* _Questions to answer_
[a] Reproduce the stretch of the GAN tutorial excerpt from "The model is utilised" through "domain) or generated.".
[b] Carry on writing the GAN tutorial excerpt from the point where it stops.

* _Passage to read_
# # #
Creating generator and discriminator

The model is utilised as a generator to produce new plausible instances from the issue area whereas The model is used as a discriminator to determine if an example is real (from the domain) or generated.

class Generator(hk.Module):
  def __init__(self, output_channels=(32, 1), name=None):
    super().__init__(name=name)
    self.output_channels = output_channels
 
  def __call__(self, x):
    x = hk.Linear(7 * 7 * 64)(x)
    x = jnp.reshape(x, x.shape[:1] + (7, 7, 64)) 
    for output_channels in self.output_channels:
      x = jax.nn.relu(x)
      x = hk.Conv2DTranspose(output_channels=output_channels,
                             kernel_shape=[5, 5],
                             stride=2,
                             padding="SAME")(x)
    return jnp.tanh(x)
class Discriminator(hk.Module):
 
  def __init__(self,
               output_channels=(8, 16, 32, 64, 128),
               strides=(2, 1, 2, 1, 2),
               name=None):   
    super().__init__(name=name)
    self.output_channels = output_channels
    self.strides = strides
 
  def __call__(self, x):
    for output_channels, stride in zip(self.output_channels, self.strides):
      x = hk.Conv2D(output_channels=output_channels,
                    kernel_shape=[5, 5],
                    stride=stride,
                    padding="SAME")(x)
      x = jax.nn.leaky_relu(x, negative_slope=0.2)
    x = hk.Flatten()(x)    
    logits = hk.Linear(2)(x)
    return logits

Creating the GAN algorithm

import optax
class GAN_algo_basic:
  def __init__(self, num_latents):
    self.num_latents = num_latents
    self.gen_transform = hk.without_apply_rng(
        hk.transform(lambda *args: Generator()(*args)))
    self.disc_transform = hk.without_apply_rng(
        hk.transform(lambda *args: Discriminator()(*args)))
    self.optimizers = GANTuple(gen=optax.adam(1e-4, b1=0.5, b2=0.9),
                               disc=optax.adam(1e-4, b1=0.5, b2=0.9))
# # #
* _Skeletal landmark data_

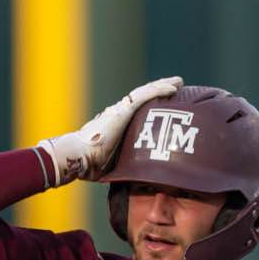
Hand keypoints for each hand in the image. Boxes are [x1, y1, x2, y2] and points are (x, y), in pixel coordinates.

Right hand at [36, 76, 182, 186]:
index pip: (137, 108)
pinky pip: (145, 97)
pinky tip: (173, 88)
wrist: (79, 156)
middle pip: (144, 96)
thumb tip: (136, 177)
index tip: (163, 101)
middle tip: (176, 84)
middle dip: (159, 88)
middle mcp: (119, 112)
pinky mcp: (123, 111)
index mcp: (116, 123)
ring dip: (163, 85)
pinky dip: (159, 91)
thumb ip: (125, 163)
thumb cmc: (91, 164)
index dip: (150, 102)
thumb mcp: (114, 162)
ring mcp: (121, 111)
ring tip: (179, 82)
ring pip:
# # #
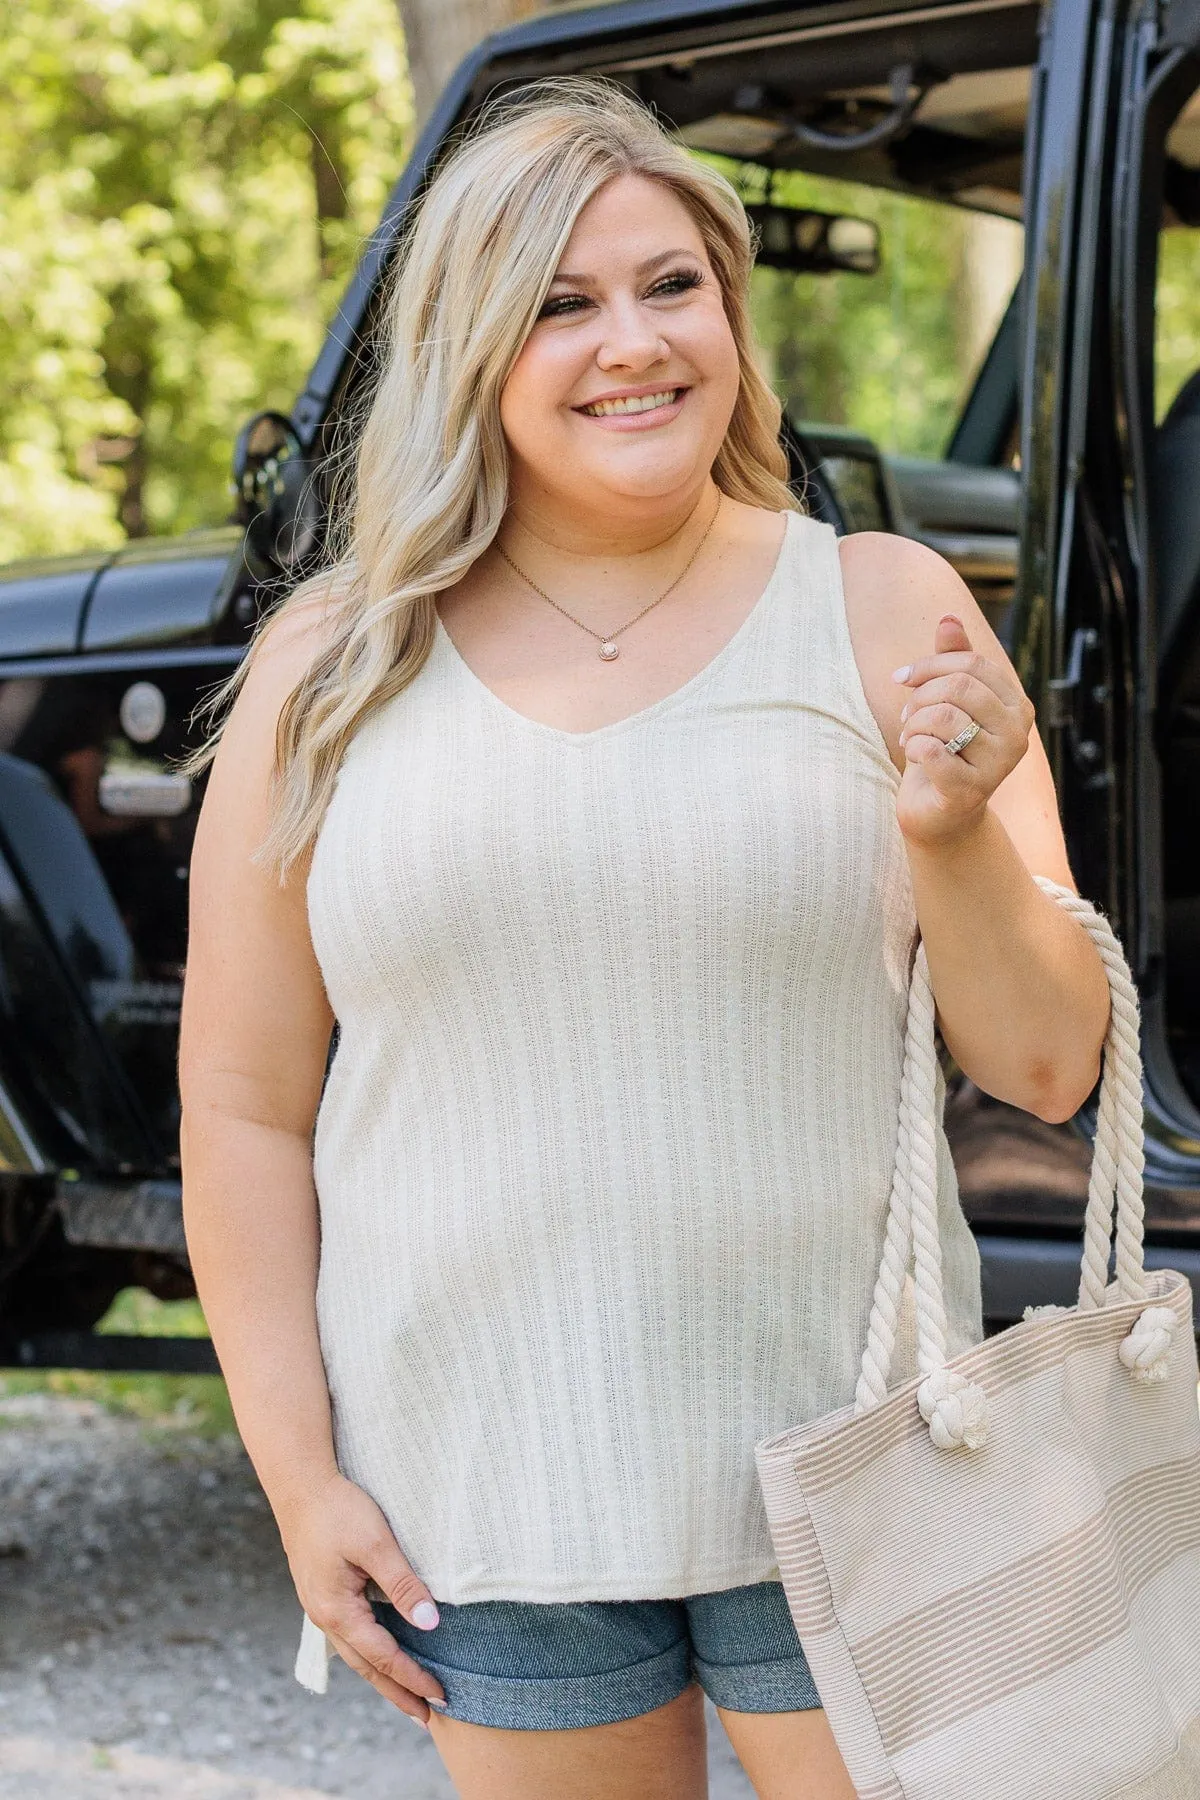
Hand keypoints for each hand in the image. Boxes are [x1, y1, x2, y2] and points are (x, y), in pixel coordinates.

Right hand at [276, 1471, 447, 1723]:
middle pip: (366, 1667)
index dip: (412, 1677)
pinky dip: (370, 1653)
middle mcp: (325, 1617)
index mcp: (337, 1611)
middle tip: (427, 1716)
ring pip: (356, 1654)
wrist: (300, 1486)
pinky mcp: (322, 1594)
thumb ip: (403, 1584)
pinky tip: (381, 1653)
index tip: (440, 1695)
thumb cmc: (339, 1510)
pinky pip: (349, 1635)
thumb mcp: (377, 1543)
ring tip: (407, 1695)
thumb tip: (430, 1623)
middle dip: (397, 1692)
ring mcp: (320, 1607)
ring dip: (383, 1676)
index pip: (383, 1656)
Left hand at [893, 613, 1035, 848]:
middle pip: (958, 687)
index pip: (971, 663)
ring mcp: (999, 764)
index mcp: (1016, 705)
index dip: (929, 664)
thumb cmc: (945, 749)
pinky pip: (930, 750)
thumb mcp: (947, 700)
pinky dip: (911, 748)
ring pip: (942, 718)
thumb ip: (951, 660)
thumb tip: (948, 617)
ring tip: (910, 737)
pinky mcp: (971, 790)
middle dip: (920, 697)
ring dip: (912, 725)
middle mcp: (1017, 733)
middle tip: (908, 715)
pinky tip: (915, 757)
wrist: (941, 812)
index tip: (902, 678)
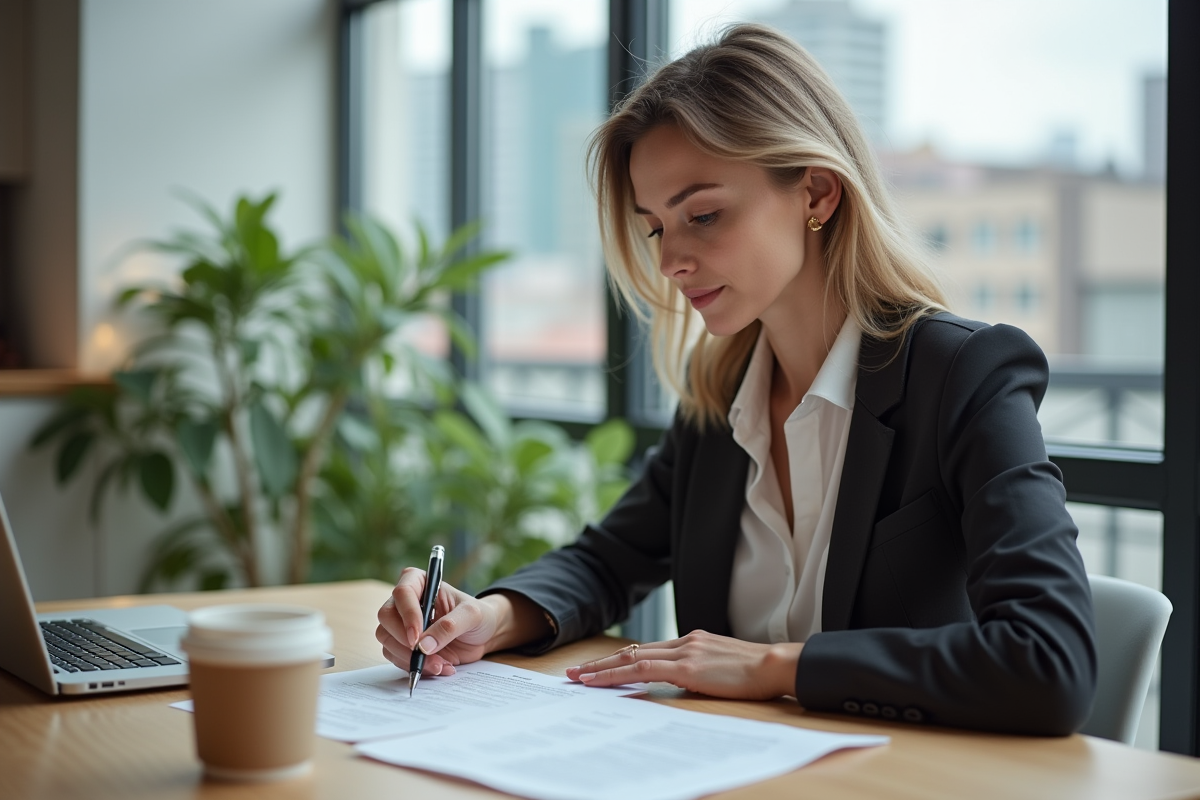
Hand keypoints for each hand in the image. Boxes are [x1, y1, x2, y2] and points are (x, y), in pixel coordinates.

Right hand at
# # #
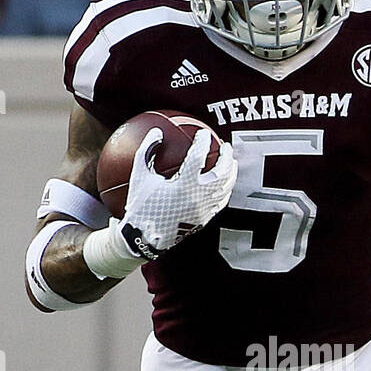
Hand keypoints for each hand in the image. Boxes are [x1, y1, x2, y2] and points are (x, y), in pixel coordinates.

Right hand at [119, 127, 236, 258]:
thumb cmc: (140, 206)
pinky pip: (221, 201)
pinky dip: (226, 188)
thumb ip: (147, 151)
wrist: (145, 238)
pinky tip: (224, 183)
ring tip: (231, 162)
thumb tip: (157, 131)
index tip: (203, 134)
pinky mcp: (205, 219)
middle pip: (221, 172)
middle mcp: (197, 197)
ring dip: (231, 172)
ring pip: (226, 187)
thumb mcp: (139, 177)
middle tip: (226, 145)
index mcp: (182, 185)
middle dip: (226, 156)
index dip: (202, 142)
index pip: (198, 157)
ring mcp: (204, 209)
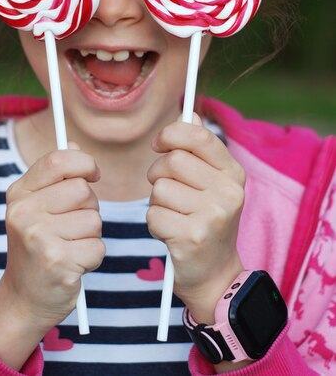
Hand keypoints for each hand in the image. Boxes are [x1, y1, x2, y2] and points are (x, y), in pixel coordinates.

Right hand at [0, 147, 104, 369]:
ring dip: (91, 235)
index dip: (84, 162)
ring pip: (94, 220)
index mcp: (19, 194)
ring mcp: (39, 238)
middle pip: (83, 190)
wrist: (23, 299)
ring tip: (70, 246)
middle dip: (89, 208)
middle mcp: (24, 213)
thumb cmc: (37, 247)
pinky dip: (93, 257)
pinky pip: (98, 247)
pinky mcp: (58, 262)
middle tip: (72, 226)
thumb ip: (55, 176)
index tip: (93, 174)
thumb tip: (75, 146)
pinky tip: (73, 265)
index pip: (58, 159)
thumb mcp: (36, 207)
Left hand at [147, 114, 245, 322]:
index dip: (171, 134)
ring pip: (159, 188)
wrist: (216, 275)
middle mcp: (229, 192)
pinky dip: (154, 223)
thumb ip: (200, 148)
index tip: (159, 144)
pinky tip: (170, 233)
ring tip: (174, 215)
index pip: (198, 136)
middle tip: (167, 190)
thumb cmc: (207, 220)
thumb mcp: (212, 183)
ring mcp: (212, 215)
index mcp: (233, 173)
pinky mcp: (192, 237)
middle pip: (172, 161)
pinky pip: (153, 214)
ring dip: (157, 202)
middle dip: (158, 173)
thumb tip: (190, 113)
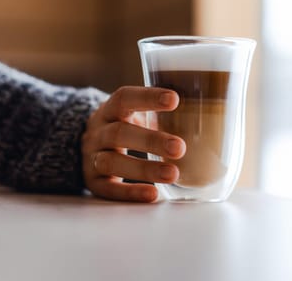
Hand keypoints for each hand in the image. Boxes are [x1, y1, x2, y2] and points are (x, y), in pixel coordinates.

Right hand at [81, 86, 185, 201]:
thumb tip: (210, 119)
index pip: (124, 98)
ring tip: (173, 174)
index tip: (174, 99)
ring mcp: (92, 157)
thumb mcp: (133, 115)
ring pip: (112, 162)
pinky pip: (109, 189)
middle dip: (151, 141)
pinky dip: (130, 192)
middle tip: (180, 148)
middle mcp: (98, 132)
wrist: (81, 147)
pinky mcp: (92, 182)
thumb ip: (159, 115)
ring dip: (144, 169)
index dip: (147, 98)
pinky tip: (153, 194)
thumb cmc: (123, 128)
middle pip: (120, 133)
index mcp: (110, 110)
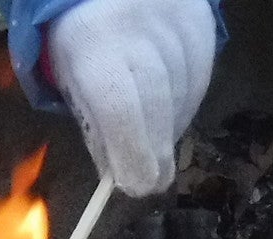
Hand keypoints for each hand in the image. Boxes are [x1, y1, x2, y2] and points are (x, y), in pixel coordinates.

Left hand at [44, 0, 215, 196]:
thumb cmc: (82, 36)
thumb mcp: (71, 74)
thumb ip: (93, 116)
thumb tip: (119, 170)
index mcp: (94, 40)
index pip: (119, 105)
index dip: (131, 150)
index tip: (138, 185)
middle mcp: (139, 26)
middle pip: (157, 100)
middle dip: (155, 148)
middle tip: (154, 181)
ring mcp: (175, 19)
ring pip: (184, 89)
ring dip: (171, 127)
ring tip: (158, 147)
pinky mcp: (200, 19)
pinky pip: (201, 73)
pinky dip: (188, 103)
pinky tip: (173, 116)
# # #
* _Answers_
[a]
The model is utilised as a generator to produce new plausible instances from the issue area whereas The model is used as a discriminator to determine if an example is real (from the domain) or generated.

[b]
  @functools.partial(jax.jit, static_argnums=0)
  def initial_state(self, rng, batch):
    dummy_latents = jnp.zeros((batch.shape[0], self.num_latents))
    rng_gen, rng_disc = jax.random.split(rng)
    params = GANTuple(gen=self.gen_transform.init(rng_gen, dummy_latents),
                      disc=self.disc_transform.init(rng_disc, batch))
    print("Generator: \n\n{}\n".format(tree_shape(params.gen)))
    print("Discriminator: \n\n{}\n".format(tree_shape(params.disc)))
    opt_state = GANTuple(gen=self.optimizers.gen.init(params.gen),
                         disc=self.optimizers.disc.init(params.disc))
    
    return GANState(params=params, opt_state=opt_state)
 
  def sample(self, rng, gen_params, num_samples):
    """Generates images from noise latents."""
    latents = jax.random.normal(rng, shape=(num_samples, self.num_latents))
    return self.gen_transform.apply(gen_params, latents)
 
  def gen_loss(self, gen_params, rng, disc_params, batch):
    fake_batch = self.sample(rng, gen_params, num_samples=batch.shape[0])
    fake_logits = self.disc_transform.apply(disc_params, fake_batch)
    fake_probs = jax.nn.softmax(fake_logits)[:, 1]
    loss = -jnp.log(fake_probs)
    
    return jnp.mean(loss)
 
  def disc_loss(self, disc_params, rng, gen_params, batch):
    fake_batch = self.sample(rng, gen_params, num_samples=batch.shape[0])
    real_and_fake_batch = jnp.concatenate([batch, fake_batch], axis=0)
    real_and_fake_logits = self.disc_transform.apply(disc_params, 
                                                     real_and_fake_batch)
    real_logits, fake_logits = jnp.split(real_and_fake_logits, 2, axis=0)
    real_labels = jnp.ones((batch.shape[0],), dtype=jnp.int32)
    real_loss = sparse_softmax_cross_entropy(real_logits, real_labels)
    fake_labels = jnp.zeros((batch.shape[0],), dtype=jnp.int32)
    fake_loss = sparse_softmax_cross_entropy(fake_logits, fake_labels)
 
    return jnp.mean(real_loss + fake_loss)
  @functools.partial(jax.jit, static_argnums=0)
  def update(self, rng, gan_state, batch):
    rng, rng_gen, rng_disc = jax.random.split(rng, 3)
    disc_loss, disc_grads = jax.value_and_grad(self.disc_loss)(
        gan_state.params.disc,
        rng_disc, 
        gan_state.params.gen,
        batch)
    disc_update, disc_opt_state = self.optimizers.disc.update(
        disc_grads, gan_state.opt_state.disc)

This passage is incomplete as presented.